Summary
finding order that set forth four controlling issues insufficient for these purposes when court denied summary judgment without discussion
Summary of this case from Dafashy v. JimenezOpinion
NO. 01-17-00378-CV
06-08-2017
On Appeal from the County Civil Court at Law No. 1 Harris County, Texas
Trial Court Cause No. 1043863
MEMORANDUM OPINION
Appellants, Paul Luccia and Kathleen Powell, and appellee, City of Houston, Texas, have filed an agreed joint petition for permissive interlocutory appeal. See TEX. CIV. PRAC. & REM. CODE ANN. § 51.014(d) (West 2015). We deny the petition.
To be entitled to a permissive appeal from an interlocutory order that would not otherwise be appealable, the requesting party must establish that (1) the order to be appealed involves "a controlling question of law as to which there is substantial ground for difference of opinion" and (2) an immediate appeal from the order "may materially advance the ultimate termination of the litigation." TEX. CIV. PRAC. & REM. CODE ANN. § 51.014(d); see also TEX. R. APP. P. 28.3(e)(4); TEX. R. CIV. P. 168.
The petition fails to meet these requirements because, among other problems, the order appealed from, signed on May 16, 2017, does not explain why it denied both parties' motions for summary judgment, and though it identified four controlling questions of law, the trial court did not rule on any of them. See TEX. R. APP. P. 28.3(e)(4). Although finding that its denial of the parties' motions for summary judgment "involve[d] [the following] questions of law as to which there is a substantial ground for difference of opinion" and listing four questions, the trial court's order denied both parties' summary judgment motions without explanation. Vestalia, Ltd. v. Taylor-Watson, et al., No. 01-15-00332-CV, 2015 WL 3799505, at *1 (Tex.
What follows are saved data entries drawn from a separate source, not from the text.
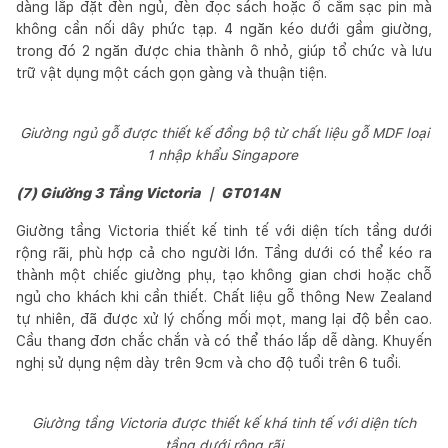
dàng lắp đặt đèn ngủ, đèn đọc sách hoặc ổ cắm sạc pin mà
không cần nối dây phức tạp. 4 ngăn kéo dưới gầm giường,
trong đó 2 ngăn được chia thành ô nhỏ, giúp tổ chức và lưu
trữ vật dụng một cách gọn gàng và thuận tiện.
Giường ngủ gỗ được thiết kế đồng bộ từ chất liệu gỗ MDF loại
1 nhập khẩu Singapore
(7) Giường 3 Tầng Victoria ｜ GT014N
Giường tầng Victoria thiết kế tinh tế với diện tích tầng dưới
rộng rãi, phù hợp cả cho người lớn. Tầng dưới có thể kéo ra
thành một chiếc giường phụ, tạo không gian chơi hoặc chỗ
ngủ cho khách khi cần thiết. Chất liệu gỗ thông New Zealand
tự nhiên, đã được xử lý chống mối mọt, mang lại độ bền cao.
Cầu thang đơn chắc chắn và có thể tháo lắp dễ dàng. Khuyến
nghị sử dụng nệm dày trên 9cm và cho độ tuổi trên 6 tuổi.
Giường tầng Victoria được thiết kế khá tinh tế với diện tích
tầng dưới rộng rãi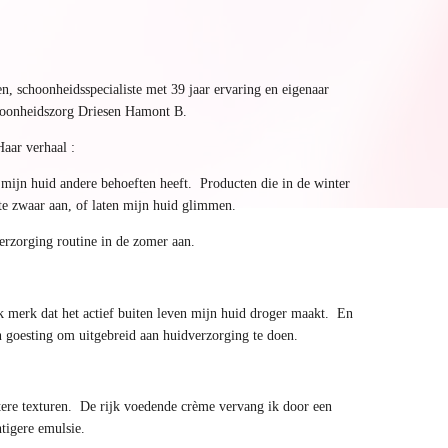
, schoonheidsspecialiste met 39 jaar ervaring en eigenaar
oonheidszorg Driesen Hamont B.
Haar verhaal :
t mijn huid andere behoeften heeft. Producten die in de winter
 te zwaar aan, of laten mijn huid glimmen.
rzorging routine in de zomer aan.
ik merk dat het actief buiten leven mijn huid droger maakt. En
en goesting om uitgebreid aan huidverzorging te doen.
htere texturen. De rijk voedende crème vervang ik door een
htigere emulsie.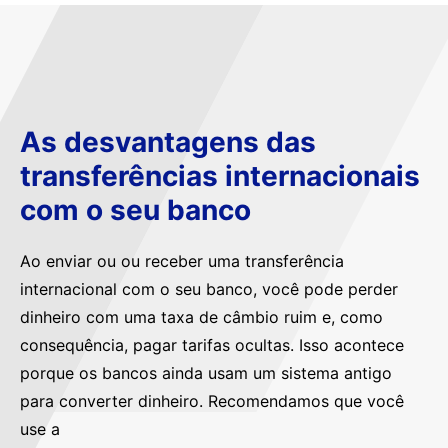
As desvantagens das
transferências internacionais
com o seu banco
Ao enviar ou ou receber uma transferência
internacional com o seu banco, você pode perder
dinheiro com uma taxa de câmbio ruim e, como
consequência, pagar tarifas ocultas. Isso acontece
porque os bancos ainda usam um sistema antigo
para converter dinheiro. Recomendamos que você
use a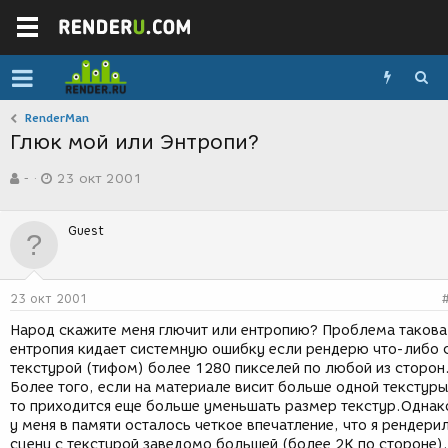
RenderMan
Глюк мой или Энтропи?
А
Д
-
23 окт 2001
в
а
т
т
о
а
Guest
р
с
т
о
е
з
м
д
23 окт 2001
ы
а
н
Народ скажите меня глючит или ентропию? Проблема такова
и
ентропия кидает системную ошибку если рендерю что-либо 
я
текстурой (тифом) более 1280 пикселей по любой из сторон
Более того, если на материале висит больше одной текстуры
то приходится еще больше уменьшать размер текстур.Однак
у меня в памяти осталось четкое впечатление, что я рендери
сцену с текстурой заведомо большей (более 2К по стороне).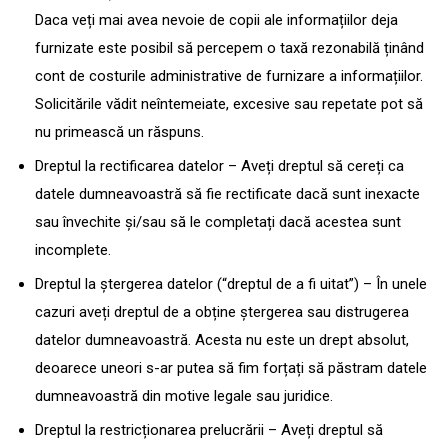
Daca veți mai avea nevoie de copii ale informațiilor deja
furnizate este posibil să percepem o taxă rezonabilă ținând
cont de costurile administrative de furnizare a informațiilor.
Solicitările vădit neîntemeiate, excesive sau repetate pot să
nu primească un răspuns.
Dreptul la rectificarea datelor – Aveți dreptul să cereți ca
datele dumneavoastră să fie rectificate dacă sunt inexacte
sau învechite și/sau să le completați dacă acestea sunt
incomplete.
Dreptul la ștergerea datelor (“dreptul de a fi uitat”) – În unele
cazuri aveți dreptul de a obține ștergerea sau distrugerea
datelor dumneavoastră. Acesta nu este un drept absolut,
deoarece uneori s-ar putea să fim forțați să păstram datele
dumneavoastră din motive legale sau juridice.
Dreptul la restricționarea prelucrării – Aveți dreptul să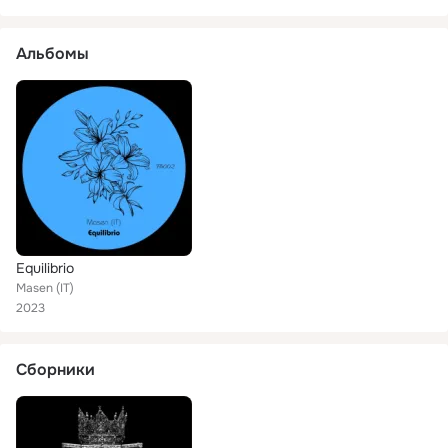
Альбомы
Equilibrio
Masen (IT)
2023
Сборники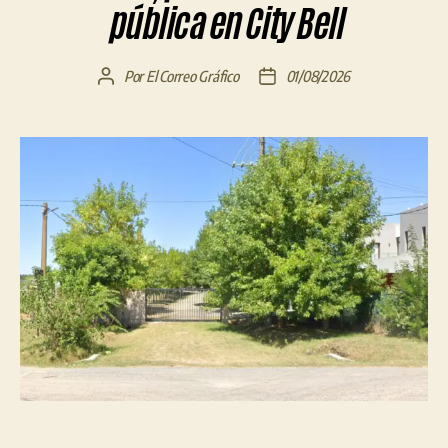
pública en City Bell
Por
El Correo Gráfico
01/08/2026
Autor
Fecha
de
de
la
la
entrada
entrada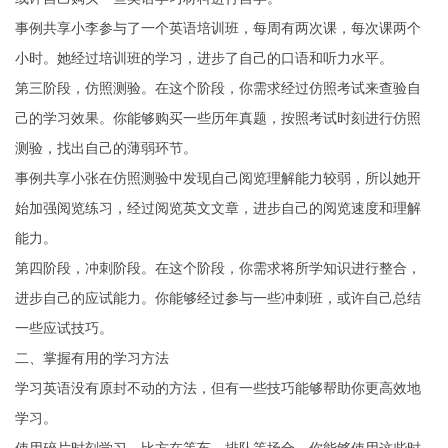
事例共享小李参与了一个英语培训班，每周有两次课，每次课两个
小时。她经过培训班的学习，进步了自己的口语和听力水平。
第三阶段，仿照测验。在这个阶段，你需求经过仿照考试来查验自
己的学习效果。你能够购买一些历年真题，按照考试时刻进行仿照
测验，找出自己的薄弱环节。
事例共享小张在仿照测验中发现自己阅览理解能力较弱，所以她开
始加强阅览练习，经过阅览英文文章，进步自己的阅览速度和理解
能力。
第四阶段，冲刺阶段。在这个阶段，你需求将所学知识进行整合，
进步自己的应试能力。你能够经过参与一些冲刺班，或许自己总结
一些应试技巧。
二、掌握有用的学习方法
学习英语没有原封不动的方法，但有一些技巧能够帮助你更高效地
学习。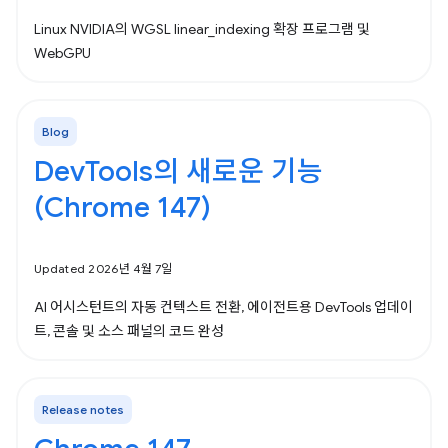
Linux NVIDIA의 WGSL linear_indexing 확장 프로그램 및
WebGPU
Blog
DevTools의 새로운 기능
(Chrome 147)
Updated 2026년 4월 7일
AI 어시스턴트의 자동 컨텍스트 전환, 에이전트용 DevTools 업데이
트, 콘솔 및 소스 패널의 코드 완성
Release notes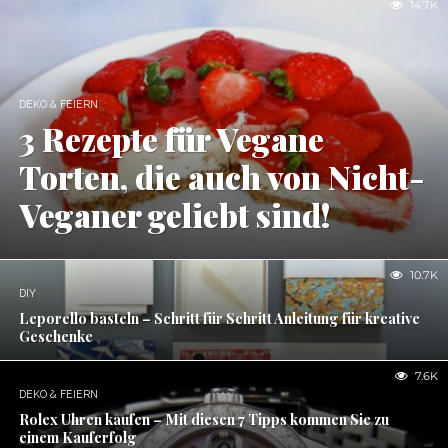
14.7K
DEKO & FEIERN
3 Rezepte für Vegane
Torten, die auch von Nicht-
Veganer geliebt sind!
10.7K
DIY
Leporello basteln – Schritt für Schritt Anleitung für kreative
Geschenke
7.6K
DEKO & FEIERN
Rolex Uhren kaufen – Mit diesen 7 Tipps kommen Sie zu
einem Kauferfolg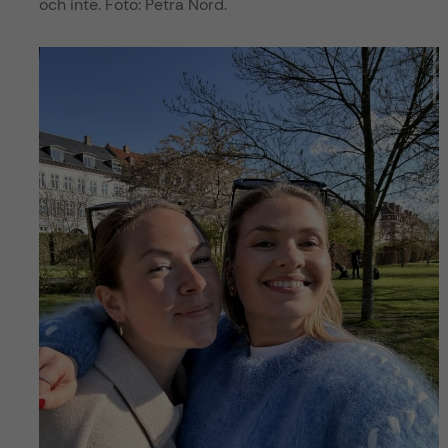
och inte. Foto: Petra Nord.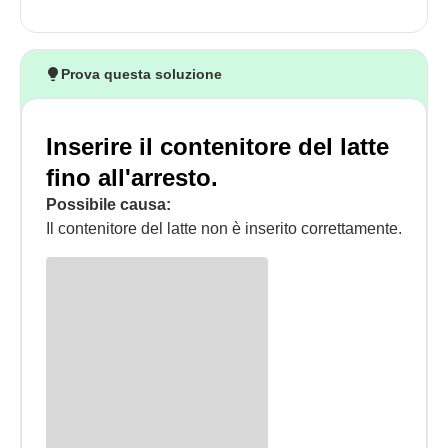
Prova questa soluzione
Inserire il contenitore del latte
fino all'arresto.
Possibile causa:
Il contenitore del latte non è inserito correttamente.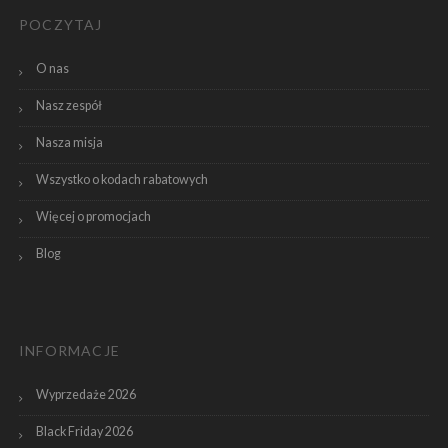
POCZYTAJ
O nas
Nasz zespół
Nasza misja
Wszystko o kodach rabatowych
Więcej o promocjach
Blog
INFORMACJE
Wyprzedaże 2026
Black Friday 2026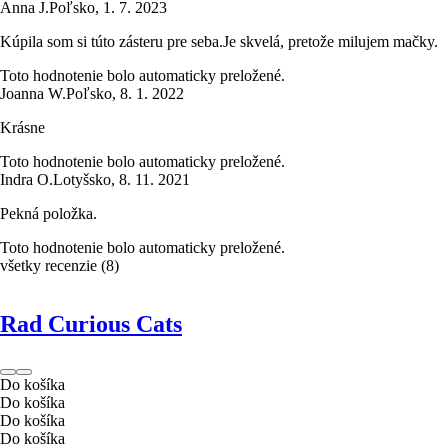
Anna J.
Poľsko
,
1. 7. 2023
Kúpila som si túto zásteru pre seba.Je skvelá, pretože milujem mačky.
Toto hodnotenie bolo automaticky preložené.
Joanna W.
Poľsko
,
8. 1. 2022
Krásne
Toto hodnotenie bolo automaticky preložené.
Indra O.
Lotyšsko
,
8. 11. 2021
Pekná položka.
Toto hodnotenie bolo automaticky preložené.
všetky recenzie
(
8
)
Rad Curious Cats
Do košíka
Do košíka
Do košíka
Do košíka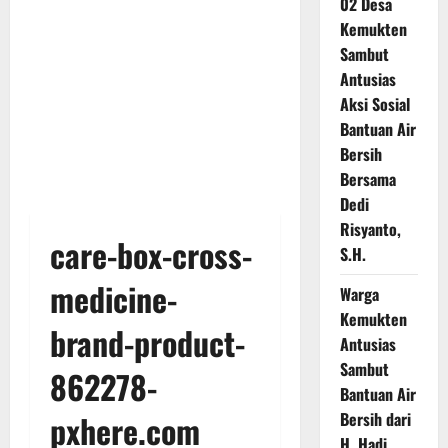
02 Desa
Kemukten
Sambut
Antusias
Aksi Sosial
Bantuan Air
Bersih
Bersama
Dedi
Risyanto,
care-box-cross-
S.H.
medicine-
Warga
Kemukten
brand-product-
Antusias
Sambut
862278-
Bantuan Air
pxhere.com
Bersih dari
H. Hadi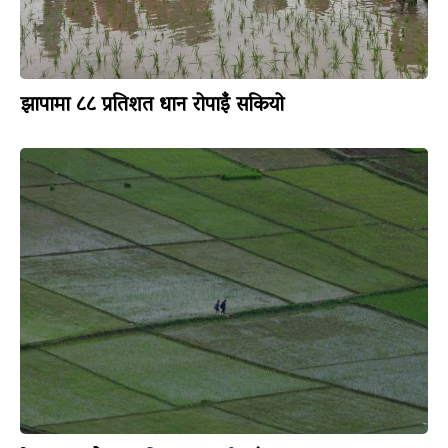
झापामा ८८ प्रतिशत धान रोपाइँ सकियो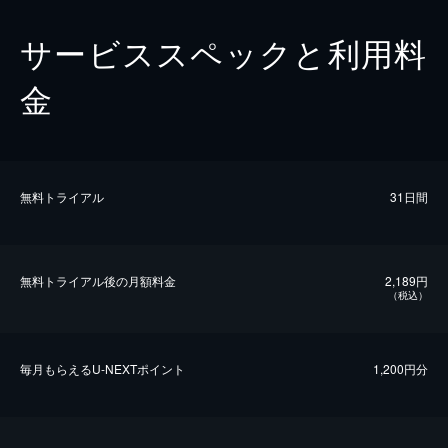
サービススペックと利用料
金
無料トライアル
31日間
無料トライアル後の⽉額料金
2,189円
（税込）
毎⽉もらえるU-NEXTポイント
1,200円分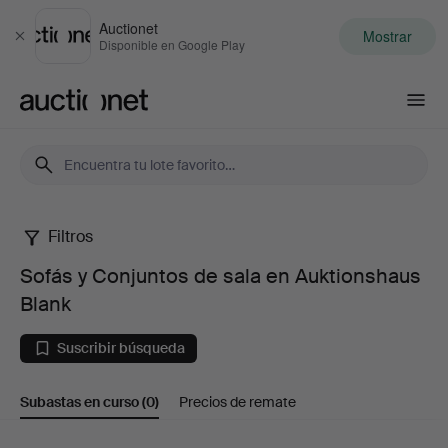
Auctionet
Mostrar
Cerrar
Disponible en Google Play
Auctionet.com
Filtros
Sofás
Sofás y Conjuntos de sala en Auktionshaus
y
Blank
Conjuntos
Suscribir búsqueda
de
Subastas en curso
(0)
Precios de remate
sala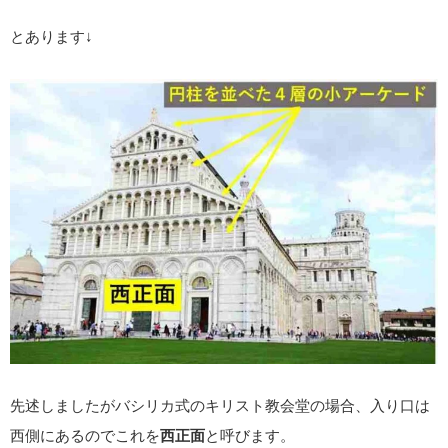
とあります↓
先述しましたがバシリカ式のキリスト教会堂の場合、入り口は
西側にあるのでこれを
西正面
と呼びます。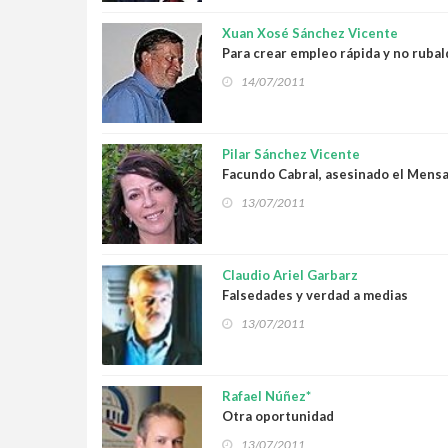
Xuan Xosé Sánchez Vicente
Para crear empleo rápida y no ruba
14/07/2011
Pilar Sánchez Vicente
Facundo Cabral, asesinado el Mensa
13/07/2011
Claudio Ariel Garbarz
Falsedades y verdad a medias
13/07/2011
Rafael Núñez*
Otra oportunidad
13/07/2011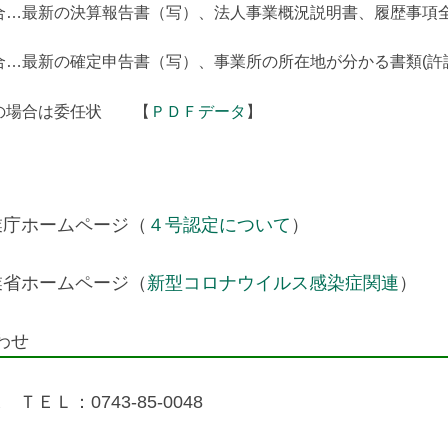
合…最新の決算報告書（写）、法人事業概況説明書、履歴事項
合…最新の確定申告書（写）、事業所の所在地が分かる書類(許
の場合は委任状 【
ＰＤＦデータ
】
業庁ホームページ（
４号認定について
）
業省ホームページ（
新型コロナウイルス感染症関連
）
わせ
ＴＥＬ：0743-85-0048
App.—Houston [1st Dist.] June 18, 2015, no pet.) (per curiam) (mem. op.) (denying petition for permissive appeal because order appealed from listed four questions of law, but did not explain denial of summary judgment motion and, thus, did not involve controlling question of law).
"'When a trial court in its order on motion for summary judgment provides no basis for its denial, the trial court fails to make [a] substantive ruling on the controlling question of law sought to be appealed.'" Vestalia, 2015 WL 3799505, at *1 (quoting Great Am. E & S Ins. Co. v. Lapolla Indus., Inc., No. 01-14-00372-CV, 2014 WL 2895770, at *2 (Tex. App.—Houston [1st Dist.] June 24, 2014, no pet.) (per curiam) (mem. op.)). Thus, because the trial court here did not make a substantive ruling on the four controlling legal issues, the order appealed from does not involve a controlling question of law, and section 51.014(d) does not authorize an interlocutory appeal in this case. See id.; see also Fertitta Hosp., LLC v. O'Balle, No. 01-14-00193-CV, 2014 WL 5780329, at *4-5 (Tex. App.—Houston [1st Dist.] Nov. 6, 2014, no pet.) (mem. op.) (dismissing agreed interlocutory appeal for want of jurisdiction, under former section 51.014(d), because "[t]he legislature's institution of this procedure authorizing a trial court to permit an immediate appeal of an interlocutory order is . . . premised on the trial court having first made a substantive ruling on the controlling legal issue being appealed.") (internal quotation marks and citation omitted); Great Am. E & S Ins. Co., 2014 WL 2895770, at *2-3 (granting appellee's motion to dismiss permissive appeal petition for want of jurisdiction because trial court did not make substantive ruling on controlling legal issue in order) (citing, inter alia, § 51.014(d)).
Moreover, while the order appealed from states that "an immediate appeal of this order . . . may materially advance the ultimate termination of the litigation," it does not state why the trial court believes so. See TEX. R. APP. P. 28.3(e)(4); TEX. R. CIV. P. 168 ("Permission [to pursue a permissive appeal] must be stated in the order to be appealed . . . [and] must identify the controlling question of law as to which there is a substantial ground for different of opinion and must state why an immediate appeal may materially advance the ultimate termination of the litigation.") (emphasis added); see, e.g., Scarborough, et al. v. City of Houston, et al., No. 01-16-00302-CV, 2017 WL 117329, at *1 (Tex. App.—Houston [1st Dist.] Jan. 12, 2017, no pet.) (per curiam) (mem. op.) (denying permissive appeal petition because order did not identify the controlling legal issues or state why immediate appeal may materially advance ultimate termination of litigation).
Accordingly, we deny the joint petition for permissive interlocutory appeal. See TEX. R. APP. P. 28.3(e)(4); TEX. R. CIV. P. 168.
PER CURIAM Panel consists of Chief Justice Radack and Justices Keyes and Massengale.